Der Alpenrhein – an Fischarten verarmt
Der Alpenrhein zeigte ursprünglich einen artenreichen Fischbestand. 1850 lebten 30 Fischarten im weitgehend naturbelassenen Fluss. Heute kommen nur mehr 17 Fischarten vor, davon 11 nur mehr vereinzelt. Nur mehr 6 Fischarten sind im Alpenrhein häufig: Bachforelle, Elritze, Äsche, Hasel, Groppe und Brachse. Es verschwanden ruhigwasserliebende Arten wie Schleie, Karpfen und Bitterling, da Nebenarme und vernetzte Altarme im regulierten Alpenrhein weitgehend fehlen. Damit büßten auch andere Fischarten wie Hecht, Brachse und Flussbarsch einen Großteil ihrer Laichplätze und Jungfischlebens-räume ein. Die Umweltorganisationen erwarten, dass diese Defizite im Rahmen des Entwicklungskonzeptes Alpenrhein verringert werden. Mit gezielten Maßnahmen lassen sich auch Erfolge erzielen. Die Bemühungen der Internationalen Bevollmächtigtenkonferenz für die Fischerei am Bodensee (IBKF) um die Seeforelle sind ein gutes Beispiel dafür.

Vom Problemfisch zum Motivationsträger
Noch in der ersten Hälfte des 20. Jahrhunderts war die Seeforelle (Salmo trutta forma lacustris) so häufig, dass sie für die Berufsfischer am Bodensee von wirtschaftlicher Bedeutung war. Anfang der 80er Jahre wäre die Seeforelle beinahe ausgestorben. Hauptursachen für diesen dramatischen Bestandesrückgang waren ein hoher Befischungsdruck im Bodensee und Aufstiegshindernisse bei der Wanderung zu den Laichgebieten.

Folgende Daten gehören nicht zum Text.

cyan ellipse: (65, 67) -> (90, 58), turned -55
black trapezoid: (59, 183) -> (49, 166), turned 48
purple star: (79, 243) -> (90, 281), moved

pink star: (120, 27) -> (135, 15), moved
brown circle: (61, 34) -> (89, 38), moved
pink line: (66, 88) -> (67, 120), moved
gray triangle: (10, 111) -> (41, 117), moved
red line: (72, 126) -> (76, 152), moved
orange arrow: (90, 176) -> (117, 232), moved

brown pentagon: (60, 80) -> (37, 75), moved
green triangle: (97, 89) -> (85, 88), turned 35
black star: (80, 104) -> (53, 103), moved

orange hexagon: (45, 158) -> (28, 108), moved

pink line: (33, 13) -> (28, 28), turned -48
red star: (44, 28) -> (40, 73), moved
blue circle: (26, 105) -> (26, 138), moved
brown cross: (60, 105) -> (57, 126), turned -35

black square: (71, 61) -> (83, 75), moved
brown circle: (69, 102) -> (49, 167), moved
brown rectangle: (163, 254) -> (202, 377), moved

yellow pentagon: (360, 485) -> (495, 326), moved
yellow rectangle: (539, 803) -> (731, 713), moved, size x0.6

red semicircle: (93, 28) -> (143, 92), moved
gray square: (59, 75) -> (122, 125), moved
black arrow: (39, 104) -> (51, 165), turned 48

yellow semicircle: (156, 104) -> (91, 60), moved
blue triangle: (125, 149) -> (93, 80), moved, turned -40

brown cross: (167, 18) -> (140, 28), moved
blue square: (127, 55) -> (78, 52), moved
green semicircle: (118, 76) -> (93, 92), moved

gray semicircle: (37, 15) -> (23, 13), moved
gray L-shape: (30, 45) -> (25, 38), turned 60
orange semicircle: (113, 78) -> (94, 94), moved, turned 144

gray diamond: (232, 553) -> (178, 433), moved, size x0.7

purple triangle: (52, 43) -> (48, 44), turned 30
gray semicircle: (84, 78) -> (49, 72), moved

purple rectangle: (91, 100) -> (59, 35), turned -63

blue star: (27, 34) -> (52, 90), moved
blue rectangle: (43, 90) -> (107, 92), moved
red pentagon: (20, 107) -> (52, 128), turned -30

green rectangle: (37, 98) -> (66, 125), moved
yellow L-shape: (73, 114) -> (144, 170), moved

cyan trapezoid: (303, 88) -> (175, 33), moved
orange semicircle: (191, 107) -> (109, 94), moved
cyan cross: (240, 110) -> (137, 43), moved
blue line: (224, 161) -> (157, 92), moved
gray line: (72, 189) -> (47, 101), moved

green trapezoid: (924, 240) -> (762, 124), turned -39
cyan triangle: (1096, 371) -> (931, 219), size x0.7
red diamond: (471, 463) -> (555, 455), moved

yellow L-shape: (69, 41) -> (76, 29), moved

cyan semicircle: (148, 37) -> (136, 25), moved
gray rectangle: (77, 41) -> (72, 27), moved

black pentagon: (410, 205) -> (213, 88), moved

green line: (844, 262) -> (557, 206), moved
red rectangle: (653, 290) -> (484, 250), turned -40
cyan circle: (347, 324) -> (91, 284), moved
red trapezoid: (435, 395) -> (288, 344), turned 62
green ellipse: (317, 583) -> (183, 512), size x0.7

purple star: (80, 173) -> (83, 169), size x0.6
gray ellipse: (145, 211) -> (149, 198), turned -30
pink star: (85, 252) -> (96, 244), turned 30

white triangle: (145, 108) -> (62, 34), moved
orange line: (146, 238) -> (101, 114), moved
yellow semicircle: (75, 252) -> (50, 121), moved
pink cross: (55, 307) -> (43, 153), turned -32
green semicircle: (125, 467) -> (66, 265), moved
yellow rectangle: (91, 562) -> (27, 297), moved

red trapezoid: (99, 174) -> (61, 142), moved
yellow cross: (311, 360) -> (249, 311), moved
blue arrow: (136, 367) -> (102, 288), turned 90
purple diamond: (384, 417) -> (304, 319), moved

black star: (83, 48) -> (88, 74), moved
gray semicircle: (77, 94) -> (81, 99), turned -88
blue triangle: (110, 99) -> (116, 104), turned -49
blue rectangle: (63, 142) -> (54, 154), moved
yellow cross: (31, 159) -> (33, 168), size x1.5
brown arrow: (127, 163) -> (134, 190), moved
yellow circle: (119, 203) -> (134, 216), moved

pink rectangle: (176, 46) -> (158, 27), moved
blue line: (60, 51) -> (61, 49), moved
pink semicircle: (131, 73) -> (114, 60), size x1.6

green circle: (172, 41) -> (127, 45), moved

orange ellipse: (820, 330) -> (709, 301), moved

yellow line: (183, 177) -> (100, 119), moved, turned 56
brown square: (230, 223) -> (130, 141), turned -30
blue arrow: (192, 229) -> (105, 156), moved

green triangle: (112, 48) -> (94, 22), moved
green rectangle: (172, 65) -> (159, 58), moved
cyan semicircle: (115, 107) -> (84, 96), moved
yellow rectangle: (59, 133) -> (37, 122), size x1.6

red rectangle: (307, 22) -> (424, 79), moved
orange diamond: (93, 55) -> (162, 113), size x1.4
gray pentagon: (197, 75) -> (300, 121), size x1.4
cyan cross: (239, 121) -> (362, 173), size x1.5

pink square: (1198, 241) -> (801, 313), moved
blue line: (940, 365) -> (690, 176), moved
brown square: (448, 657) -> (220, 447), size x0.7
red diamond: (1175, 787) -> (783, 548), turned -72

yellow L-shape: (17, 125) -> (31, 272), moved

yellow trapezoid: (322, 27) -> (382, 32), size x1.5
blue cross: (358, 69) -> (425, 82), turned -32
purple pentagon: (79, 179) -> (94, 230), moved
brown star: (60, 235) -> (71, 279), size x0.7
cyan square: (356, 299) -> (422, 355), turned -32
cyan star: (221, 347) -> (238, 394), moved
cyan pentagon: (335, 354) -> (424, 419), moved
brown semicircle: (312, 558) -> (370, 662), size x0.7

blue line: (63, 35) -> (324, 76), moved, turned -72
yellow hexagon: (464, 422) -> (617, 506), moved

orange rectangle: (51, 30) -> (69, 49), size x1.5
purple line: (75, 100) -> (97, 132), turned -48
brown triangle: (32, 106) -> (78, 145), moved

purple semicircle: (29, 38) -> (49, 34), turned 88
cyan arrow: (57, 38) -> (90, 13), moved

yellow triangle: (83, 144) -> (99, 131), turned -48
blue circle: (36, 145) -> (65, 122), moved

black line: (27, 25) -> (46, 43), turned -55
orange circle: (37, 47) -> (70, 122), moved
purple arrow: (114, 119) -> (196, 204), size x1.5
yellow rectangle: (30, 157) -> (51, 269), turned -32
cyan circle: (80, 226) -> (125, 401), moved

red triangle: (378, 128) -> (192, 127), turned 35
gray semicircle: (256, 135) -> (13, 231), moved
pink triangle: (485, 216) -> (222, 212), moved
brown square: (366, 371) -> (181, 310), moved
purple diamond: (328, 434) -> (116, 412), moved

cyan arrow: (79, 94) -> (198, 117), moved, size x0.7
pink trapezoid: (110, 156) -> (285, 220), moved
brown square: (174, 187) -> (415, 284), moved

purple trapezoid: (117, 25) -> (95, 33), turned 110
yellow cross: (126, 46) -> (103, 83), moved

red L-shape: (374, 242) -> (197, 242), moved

Die Seeforelle – auch Rheinlanke genannt – wandert aus dem Bodensee in die Zuflüsse, um in den Oberläufen zu laichen. Mit dem Bau des Kraftwerks Reichenau bei Domat/Ems im Jahr 1962 waren die Seeforellen von ihren Hauptlaichgebieten im Hinterrhein unterhalb der Albula und im Vorderrhein abgeschnitten. Aufstiegshindernisse versperrten ihnen auch den Weg in andere Laichgebiete wie Ill, Bregenzerach oder Argen. Ab 1980 wurde damit begonnen, Aufstiegshilfen zu bauen. Im Jahr 2000 wurde die Fischpassanlage beim Kraftwerk Reichenau in Betrieb genommen. Erstmals seit 38 Jahren stiegen wieder 376 Seeforellen zu ihren ursprünglichen Hauptlaichgebieten auf. Diese Erfolge sollten zu weiteren Maßnahmen motivieren. Denn die natürliche Fortpflanzung der Seeforelle ist noch nicht gewährleistet. Durch den Schwallbetrieb der Kraftwerke und die damit verbundene hohe Trübung erhalten Fischeier im verstopften Schotter-Lückenraum zu wenig Sauerstoff, werden bei den täglichen Schwallspitzen mechanisch geschädigt und Jungfische fallen beim Schwallrückgang trocken.

Der Alpenrhein ist trotz seiner Defizite ein wichtiger Lebensraum für zahlreiche Tier- und Pflanzenarten. Viele seltene und bedrohte Arten kommen hier noch vor, wie der Flussregenpfeifer und die Seeforelle.